(Difference listings)
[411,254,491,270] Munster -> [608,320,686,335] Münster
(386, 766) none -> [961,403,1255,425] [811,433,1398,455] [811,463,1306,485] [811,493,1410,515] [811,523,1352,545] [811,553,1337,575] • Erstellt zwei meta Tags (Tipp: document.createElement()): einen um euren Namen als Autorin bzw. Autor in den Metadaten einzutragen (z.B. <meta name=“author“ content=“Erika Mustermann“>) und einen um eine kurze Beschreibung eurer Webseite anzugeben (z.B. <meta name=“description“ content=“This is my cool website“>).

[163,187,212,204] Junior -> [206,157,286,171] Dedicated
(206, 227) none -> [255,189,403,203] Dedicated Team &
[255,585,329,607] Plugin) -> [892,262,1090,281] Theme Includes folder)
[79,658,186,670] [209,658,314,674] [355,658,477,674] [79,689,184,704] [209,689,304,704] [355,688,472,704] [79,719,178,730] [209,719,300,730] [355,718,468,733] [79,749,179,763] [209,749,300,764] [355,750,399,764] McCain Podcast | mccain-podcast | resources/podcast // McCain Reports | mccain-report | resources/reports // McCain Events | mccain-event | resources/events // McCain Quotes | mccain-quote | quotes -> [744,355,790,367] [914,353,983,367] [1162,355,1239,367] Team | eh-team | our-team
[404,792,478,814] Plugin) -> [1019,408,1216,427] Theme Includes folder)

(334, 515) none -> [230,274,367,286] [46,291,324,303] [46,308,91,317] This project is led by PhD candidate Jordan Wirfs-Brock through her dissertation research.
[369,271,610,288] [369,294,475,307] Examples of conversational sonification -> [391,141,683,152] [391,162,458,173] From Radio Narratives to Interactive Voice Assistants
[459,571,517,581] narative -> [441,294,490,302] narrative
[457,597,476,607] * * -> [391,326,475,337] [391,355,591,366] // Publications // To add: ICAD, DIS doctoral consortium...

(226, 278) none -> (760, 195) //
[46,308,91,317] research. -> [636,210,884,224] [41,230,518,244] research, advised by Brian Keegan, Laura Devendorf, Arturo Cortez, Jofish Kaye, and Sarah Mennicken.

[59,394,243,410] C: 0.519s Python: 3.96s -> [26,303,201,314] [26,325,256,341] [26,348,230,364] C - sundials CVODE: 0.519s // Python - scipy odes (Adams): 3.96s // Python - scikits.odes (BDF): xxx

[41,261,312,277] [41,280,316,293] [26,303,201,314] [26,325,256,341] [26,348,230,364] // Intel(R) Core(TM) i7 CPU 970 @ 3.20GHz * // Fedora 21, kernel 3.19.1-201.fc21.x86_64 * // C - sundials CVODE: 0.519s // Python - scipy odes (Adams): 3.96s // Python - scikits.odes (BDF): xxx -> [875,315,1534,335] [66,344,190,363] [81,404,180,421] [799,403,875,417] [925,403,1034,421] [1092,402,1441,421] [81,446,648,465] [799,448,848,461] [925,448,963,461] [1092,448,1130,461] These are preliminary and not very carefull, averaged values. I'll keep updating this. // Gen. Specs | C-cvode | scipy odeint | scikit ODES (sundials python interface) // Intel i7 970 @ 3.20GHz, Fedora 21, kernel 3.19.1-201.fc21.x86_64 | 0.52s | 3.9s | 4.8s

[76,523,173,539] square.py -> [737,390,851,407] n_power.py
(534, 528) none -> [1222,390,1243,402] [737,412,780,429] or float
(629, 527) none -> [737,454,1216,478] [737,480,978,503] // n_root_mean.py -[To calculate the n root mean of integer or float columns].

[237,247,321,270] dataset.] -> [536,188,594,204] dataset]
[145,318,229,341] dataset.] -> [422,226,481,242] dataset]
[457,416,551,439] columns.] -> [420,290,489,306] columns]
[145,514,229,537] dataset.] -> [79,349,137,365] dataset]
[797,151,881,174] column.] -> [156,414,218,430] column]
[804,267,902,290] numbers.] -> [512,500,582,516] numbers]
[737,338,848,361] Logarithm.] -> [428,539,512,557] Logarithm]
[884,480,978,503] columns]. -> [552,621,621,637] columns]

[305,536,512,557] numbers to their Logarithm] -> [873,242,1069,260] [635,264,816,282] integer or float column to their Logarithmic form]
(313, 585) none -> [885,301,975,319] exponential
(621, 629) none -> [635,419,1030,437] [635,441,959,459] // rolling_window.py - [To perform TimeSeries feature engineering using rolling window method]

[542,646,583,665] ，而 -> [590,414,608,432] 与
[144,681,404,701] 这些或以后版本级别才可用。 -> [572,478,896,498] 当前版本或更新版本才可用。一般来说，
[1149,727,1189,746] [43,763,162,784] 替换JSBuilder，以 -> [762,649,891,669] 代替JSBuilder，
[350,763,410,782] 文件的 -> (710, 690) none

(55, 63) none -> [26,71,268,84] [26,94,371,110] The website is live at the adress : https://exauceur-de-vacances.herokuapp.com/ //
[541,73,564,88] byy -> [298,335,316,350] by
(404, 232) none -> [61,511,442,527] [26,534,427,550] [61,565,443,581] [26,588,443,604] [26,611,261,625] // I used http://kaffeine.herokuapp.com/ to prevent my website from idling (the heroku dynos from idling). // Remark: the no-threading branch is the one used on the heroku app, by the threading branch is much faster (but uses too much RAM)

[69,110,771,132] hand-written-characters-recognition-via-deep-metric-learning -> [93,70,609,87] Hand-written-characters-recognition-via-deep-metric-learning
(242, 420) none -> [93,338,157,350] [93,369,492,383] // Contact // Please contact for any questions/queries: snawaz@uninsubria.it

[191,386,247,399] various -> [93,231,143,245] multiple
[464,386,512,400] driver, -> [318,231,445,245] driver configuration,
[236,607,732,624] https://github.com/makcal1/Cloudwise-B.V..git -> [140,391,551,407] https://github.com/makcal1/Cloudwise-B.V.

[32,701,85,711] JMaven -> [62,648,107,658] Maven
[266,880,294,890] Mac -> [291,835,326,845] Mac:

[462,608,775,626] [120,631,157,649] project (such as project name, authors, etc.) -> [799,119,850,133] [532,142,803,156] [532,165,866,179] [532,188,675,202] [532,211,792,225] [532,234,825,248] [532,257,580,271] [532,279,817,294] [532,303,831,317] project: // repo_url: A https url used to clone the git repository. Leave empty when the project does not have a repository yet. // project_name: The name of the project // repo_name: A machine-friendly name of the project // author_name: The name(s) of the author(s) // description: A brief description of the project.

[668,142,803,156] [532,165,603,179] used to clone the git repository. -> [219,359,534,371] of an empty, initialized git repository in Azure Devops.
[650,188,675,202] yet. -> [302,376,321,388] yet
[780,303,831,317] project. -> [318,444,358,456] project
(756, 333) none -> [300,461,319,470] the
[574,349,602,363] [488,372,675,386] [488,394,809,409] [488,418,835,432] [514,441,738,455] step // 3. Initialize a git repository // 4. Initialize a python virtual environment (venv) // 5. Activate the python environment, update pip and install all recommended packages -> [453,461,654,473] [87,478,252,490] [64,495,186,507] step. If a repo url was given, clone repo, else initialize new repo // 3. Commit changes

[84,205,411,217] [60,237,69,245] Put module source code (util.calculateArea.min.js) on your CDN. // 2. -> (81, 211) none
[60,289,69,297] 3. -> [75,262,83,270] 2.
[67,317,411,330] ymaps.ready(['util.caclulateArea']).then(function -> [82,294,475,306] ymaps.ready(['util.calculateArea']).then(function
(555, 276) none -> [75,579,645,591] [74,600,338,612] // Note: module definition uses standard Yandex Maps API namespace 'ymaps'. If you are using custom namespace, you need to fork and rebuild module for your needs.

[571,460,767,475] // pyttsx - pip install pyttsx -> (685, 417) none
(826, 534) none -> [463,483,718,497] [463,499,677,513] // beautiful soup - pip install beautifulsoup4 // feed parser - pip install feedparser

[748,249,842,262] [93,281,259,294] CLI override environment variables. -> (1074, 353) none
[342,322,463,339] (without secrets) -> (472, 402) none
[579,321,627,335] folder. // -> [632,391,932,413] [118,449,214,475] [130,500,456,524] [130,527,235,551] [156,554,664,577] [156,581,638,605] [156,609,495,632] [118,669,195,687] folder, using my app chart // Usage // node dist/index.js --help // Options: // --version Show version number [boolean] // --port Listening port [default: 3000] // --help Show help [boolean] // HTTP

Exercise objective
List, from the entries above, every line in which the word "ymaps" shows up.

Your response
[67,317,411,330] ymaps.ready(['util.caclulateArea']).then(function -> [82,294,475,306] ymaps.ready(['util.calculateArea']).then(function
(555, 276) none -> [75,579,645,591] [74,600,338,612] // Note: module definition uses standard Yandex Maps API namespace 'ymaps'. If you are using custom namespace, you need to fork and rebuild module for your needs.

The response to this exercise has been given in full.